▸ **What is expected**: Look through the listing and locate every line containing the word "reset"; copy those lines.

▸ **Source data**:
=== Section Start ===

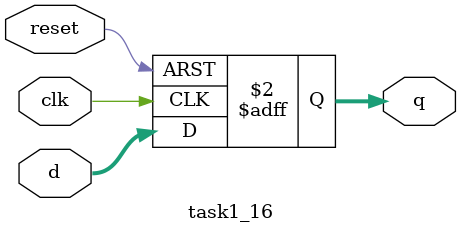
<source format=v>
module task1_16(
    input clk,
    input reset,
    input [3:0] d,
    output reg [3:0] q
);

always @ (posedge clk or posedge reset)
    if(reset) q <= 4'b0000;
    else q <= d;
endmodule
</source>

=== Section End ===
=== Section Start ===

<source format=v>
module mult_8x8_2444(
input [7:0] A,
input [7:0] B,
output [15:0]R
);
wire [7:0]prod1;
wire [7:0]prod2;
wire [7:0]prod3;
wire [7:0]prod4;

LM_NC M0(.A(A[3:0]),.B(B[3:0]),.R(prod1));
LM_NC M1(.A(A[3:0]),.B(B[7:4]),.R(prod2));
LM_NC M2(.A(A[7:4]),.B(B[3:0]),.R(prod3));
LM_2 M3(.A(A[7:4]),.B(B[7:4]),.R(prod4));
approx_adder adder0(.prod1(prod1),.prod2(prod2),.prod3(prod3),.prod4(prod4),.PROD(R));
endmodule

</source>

=== Section End ===

▸ **Task answer**:
    input reset,
always @ (posedge clk or posedge reset)
    if(reset) q <= 4'b0000;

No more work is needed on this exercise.